● PAGE TEXT

>> Start

Second. The authorization for the making of this Second Amended and Restated Certificate
of Incorporation (this Second Amended and Restated Certificate) is contained in that certain
Confirmation Order, entered May 11, 2011, of the United States Bankruptcy Court for the District of
Delaware, which has jurisdiction over the reorganization proceedings of the Corporation pursuant to
Chapter 11 of Title 11 of the United States Code, confirming the Corporations Second Amended Joint
Plan of Liquidation for Guaranty Financial Group, et al., Under Chapter 11 of the United States
Bankruptcy Code in the case styled In re Guaranty Financial Group Inc., et al., (Jointly
Administered under Case No. 09-35582-bjh), and all agreements validly entered into in connection
therewith (collectively, the Plan).
Third. This Second Amended and Restated Certificate restates and integrates and further
amends the Amended and Restated Certificate as heretofore amended or supplemented.
Fourth. The text of the Amended and Restated Certificate is hereby amended and restated in
its entirety as follows:
ARTICLE I
The name of the Corporation is Guaranty Financial Group Inc.
ARTICLE II
The address of the Corporations registered office in the State of Delaware is 2711
Centerville Road, Suite 400, in the city of Wilmington, County of New Castle. The name of the
Corporations registered agent at such address is Corporation Service Company.

>> End

(Source data)
>> Start

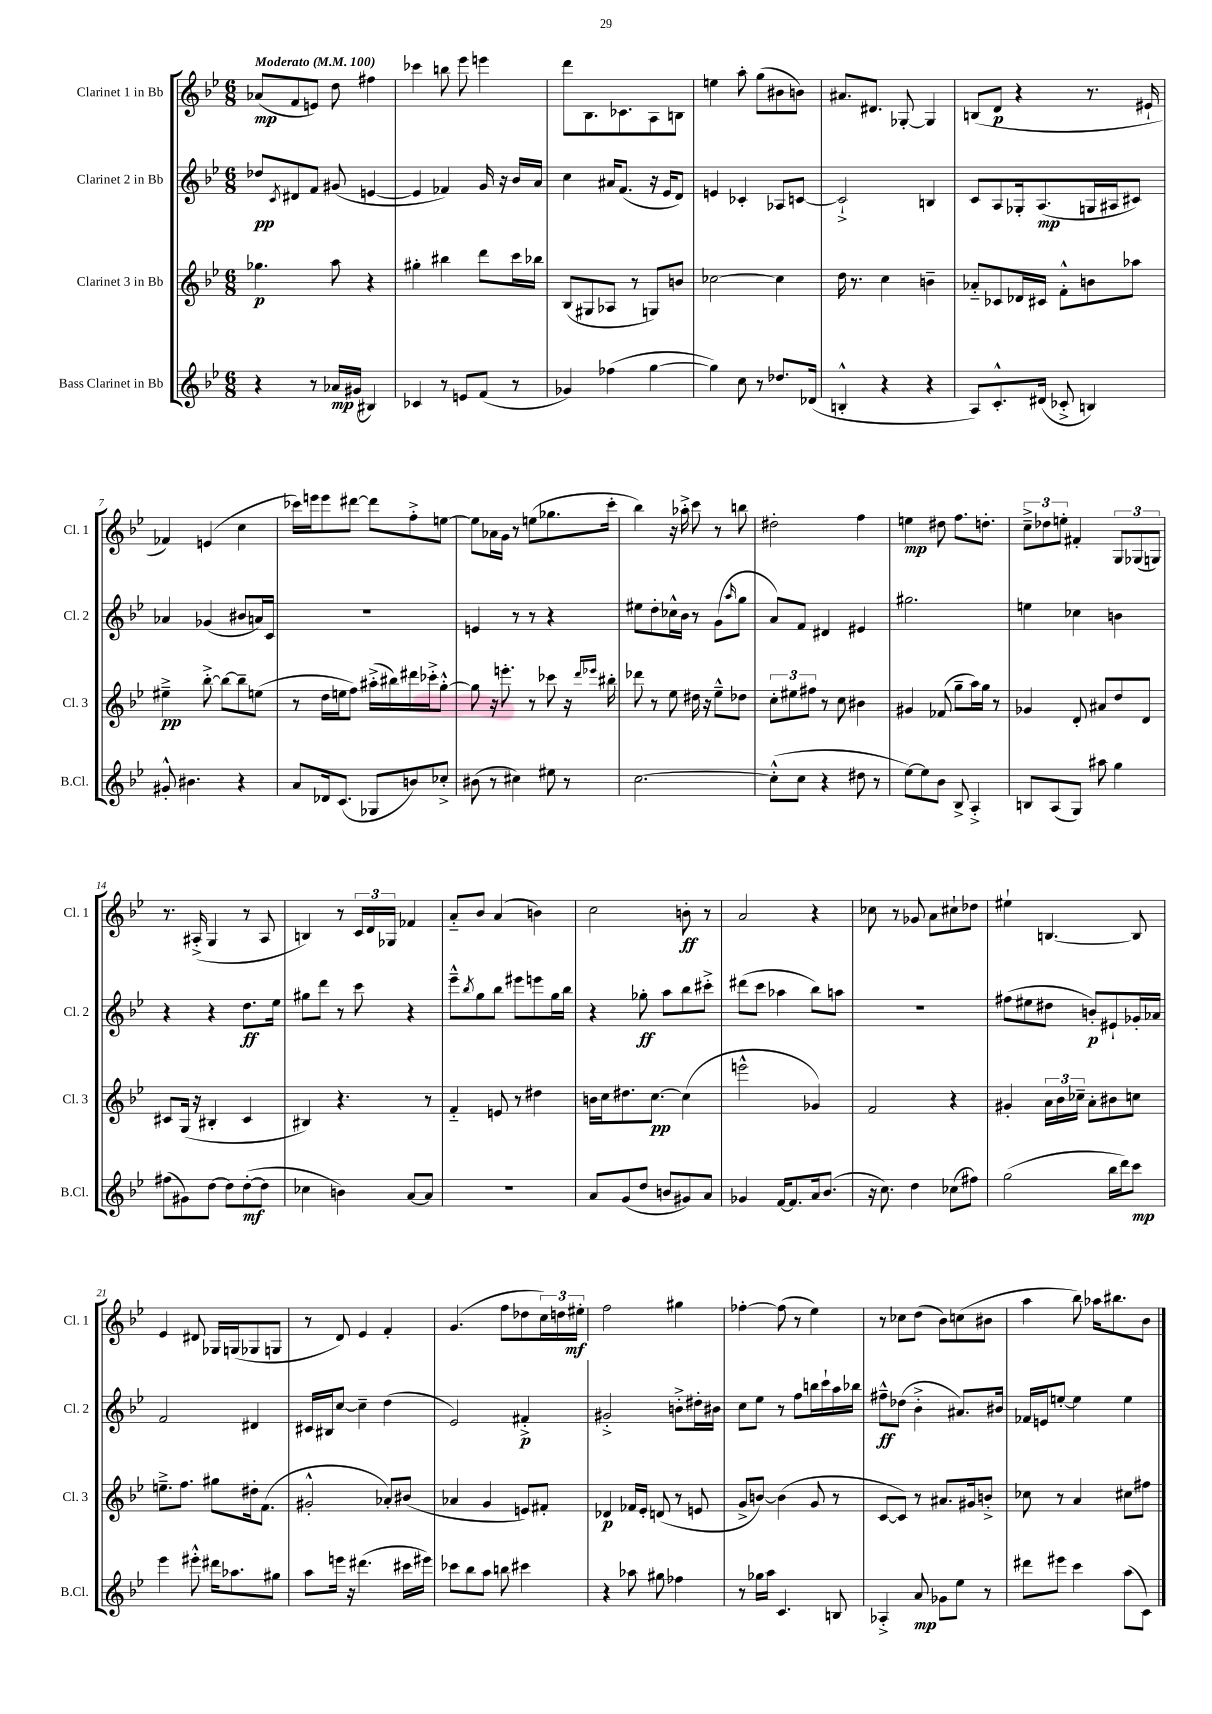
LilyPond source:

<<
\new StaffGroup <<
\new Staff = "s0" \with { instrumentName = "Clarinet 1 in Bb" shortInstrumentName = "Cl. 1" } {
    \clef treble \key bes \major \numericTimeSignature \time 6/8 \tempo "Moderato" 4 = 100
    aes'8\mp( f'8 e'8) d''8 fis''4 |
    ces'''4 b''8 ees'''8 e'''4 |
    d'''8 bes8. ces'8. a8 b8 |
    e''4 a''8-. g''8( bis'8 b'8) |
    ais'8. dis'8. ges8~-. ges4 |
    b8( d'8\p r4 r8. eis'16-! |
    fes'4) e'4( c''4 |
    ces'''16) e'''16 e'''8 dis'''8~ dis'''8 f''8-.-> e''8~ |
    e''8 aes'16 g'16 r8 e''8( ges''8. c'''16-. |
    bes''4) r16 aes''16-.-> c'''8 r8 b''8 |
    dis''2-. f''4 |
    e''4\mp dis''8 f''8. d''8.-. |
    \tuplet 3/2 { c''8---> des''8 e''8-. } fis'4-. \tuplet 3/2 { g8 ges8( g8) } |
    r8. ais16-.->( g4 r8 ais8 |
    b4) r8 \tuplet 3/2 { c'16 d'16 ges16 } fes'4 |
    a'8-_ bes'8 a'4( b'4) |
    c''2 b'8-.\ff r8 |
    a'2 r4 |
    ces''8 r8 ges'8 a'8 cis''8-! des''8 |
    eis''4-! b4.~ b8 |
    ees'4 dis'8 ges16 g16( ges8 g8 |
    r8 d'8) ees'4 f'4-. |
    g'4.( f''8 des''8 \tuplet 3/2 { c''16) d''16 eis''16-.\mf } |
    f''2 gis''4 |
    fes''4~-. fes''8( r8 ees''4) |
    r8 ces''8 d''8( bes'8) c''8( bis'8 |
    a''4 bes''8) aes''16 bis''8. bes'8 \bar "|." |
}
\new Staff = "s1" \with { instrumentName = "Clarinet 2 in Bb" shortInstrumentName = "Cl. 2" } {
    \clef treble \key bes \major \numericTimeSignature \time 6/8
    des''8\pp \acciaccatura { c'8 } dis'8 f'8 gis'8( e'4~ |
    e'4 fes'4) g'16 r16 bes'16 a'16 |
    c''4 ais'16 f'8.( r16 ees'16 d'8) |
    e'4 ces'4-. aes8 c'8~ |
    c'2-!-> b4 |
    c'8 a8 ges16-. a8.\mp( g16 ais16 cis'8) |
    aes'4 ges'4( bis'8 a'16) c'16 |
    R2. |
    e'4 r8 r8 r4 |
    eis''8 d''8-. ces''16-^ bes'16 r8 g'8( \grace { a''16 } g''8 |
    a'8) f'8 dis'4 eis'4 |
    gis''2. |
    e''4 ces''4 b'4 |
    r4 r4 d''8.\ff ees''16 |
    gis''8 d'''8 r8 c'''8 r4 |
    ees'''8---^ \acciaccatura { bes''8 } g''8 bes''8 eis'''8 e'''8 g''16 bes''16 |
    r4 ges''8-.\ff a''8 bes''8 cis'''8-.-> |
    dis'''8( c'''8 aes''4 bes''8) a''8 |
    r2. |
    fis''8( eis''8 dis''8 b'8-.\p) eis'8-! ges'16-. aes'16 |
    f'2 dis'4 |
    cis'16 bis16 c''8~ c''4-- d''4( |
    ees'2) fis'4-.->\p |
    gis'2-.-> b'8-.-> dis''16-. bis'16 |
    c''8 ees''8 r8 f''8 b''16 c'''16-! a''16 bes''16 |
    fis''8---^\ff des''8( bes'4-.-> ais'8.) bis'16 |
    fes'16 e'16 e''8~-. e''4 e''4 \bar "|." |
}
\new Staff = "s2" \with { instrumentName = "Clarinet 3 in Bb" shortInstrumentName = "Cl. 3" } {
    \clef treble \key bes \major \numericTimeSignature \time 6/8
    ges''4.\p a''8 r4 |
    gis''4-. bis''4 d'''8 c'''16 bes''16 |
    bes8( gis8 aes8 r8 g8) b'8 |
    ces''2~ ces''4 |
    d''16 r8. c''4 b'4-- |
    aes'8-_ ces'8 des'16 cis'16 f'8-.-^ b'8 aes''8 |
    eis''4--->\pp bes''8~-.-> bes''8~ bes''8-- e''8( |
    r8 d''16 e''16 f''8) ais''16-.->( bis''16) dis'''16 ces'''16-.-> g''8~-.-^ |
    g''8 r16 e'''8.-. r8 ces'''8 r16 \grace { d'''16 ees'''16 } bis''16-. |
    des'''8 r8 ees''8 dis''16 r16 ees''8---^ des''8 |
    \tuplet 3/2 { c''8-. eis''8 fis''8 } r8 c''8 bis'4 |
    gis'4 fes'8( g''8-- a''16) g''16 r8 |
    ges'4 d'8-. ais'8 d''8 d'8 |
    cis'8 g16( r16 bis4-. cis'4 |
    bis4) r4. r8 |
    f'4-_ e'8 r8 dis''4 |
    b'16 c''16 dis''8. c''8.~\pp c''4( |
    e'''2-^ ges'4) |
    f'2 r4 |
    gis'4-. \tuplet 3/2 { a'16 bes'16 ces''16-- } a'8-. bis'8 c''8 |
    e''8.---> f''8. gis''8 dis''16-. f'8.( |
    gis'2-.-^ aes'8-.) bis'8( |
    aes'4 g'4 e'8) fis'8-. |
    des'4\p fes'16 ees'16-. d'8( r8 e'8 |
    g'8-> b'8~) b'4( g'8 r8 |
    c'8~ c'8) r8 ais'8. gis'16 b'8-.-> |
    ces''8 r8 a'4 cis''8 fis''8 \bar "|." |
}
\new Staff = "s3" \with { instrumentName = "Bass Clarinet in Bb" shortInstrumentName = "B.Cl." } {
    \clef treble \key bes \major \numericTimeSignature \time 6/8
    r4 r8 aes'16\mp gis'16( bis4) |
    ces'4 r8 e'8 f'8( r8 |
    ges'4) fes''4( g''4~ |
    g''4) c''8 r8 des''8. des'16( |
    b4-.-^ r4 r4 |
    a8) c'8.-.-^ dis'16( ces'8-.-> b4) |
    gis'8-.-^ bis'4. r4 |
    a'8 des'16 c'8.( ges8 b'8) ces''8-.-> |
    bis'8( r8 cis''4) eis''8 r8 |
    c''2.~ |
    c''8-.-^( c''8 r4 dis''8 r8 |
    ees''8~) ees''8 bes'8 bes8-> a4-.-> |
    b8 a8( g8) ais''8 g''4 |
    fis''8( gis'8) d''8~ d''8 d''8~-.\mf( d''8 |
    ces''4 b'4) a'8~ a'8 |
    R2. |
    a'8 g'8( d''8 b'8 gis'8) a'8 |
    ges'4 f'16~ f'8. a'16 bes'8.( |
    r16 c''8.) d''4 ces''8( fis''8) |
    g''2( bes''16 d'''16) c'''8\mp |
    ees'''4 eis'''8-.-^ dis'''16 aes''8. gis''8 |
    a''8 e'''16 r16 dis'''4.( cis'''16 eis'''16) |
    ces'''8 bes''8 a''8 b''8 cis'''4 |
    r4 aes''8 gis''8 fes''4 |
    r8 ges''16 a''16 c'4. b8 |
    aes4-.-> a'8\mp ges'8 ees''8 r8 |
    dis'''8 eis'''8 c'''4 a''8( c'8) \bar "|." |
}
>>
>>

>> End

● REQUIRED TASKS
#1 In the certificate text, rewrite the passage between "Third. This Second" and "amended or supplemented.", inclusive, putting "consolidates" in place of "integrates".
#2 Report every line of the entries that contains the string "with".

● RESPONSES IN ORDER
#1
Third. This Second Amended and Restated Certificate restates and consolidates and further
amends the Amended and Restated Certificate as heretofore amended or supplemented.

#2
\new Staff = "s0" \with { instrumentName = "Clarinet 1 in Bb" shortInstrumentName = "Cl. 1" } {
\new Staff = "s1" \with { instrumentName = "Clarinet 2 in Bb" shortInstrumentName = "Cl. 2" } {
\new Staff = "s2" \with { instrumentName = "Clarinet 3 in Bb" shortInstrumentName = "Cl. 3" } {
\new Staff = "s3" \with { instrumentName = "Bass Clarinet in Bb" shortInstrumentName = "B.Cl." } {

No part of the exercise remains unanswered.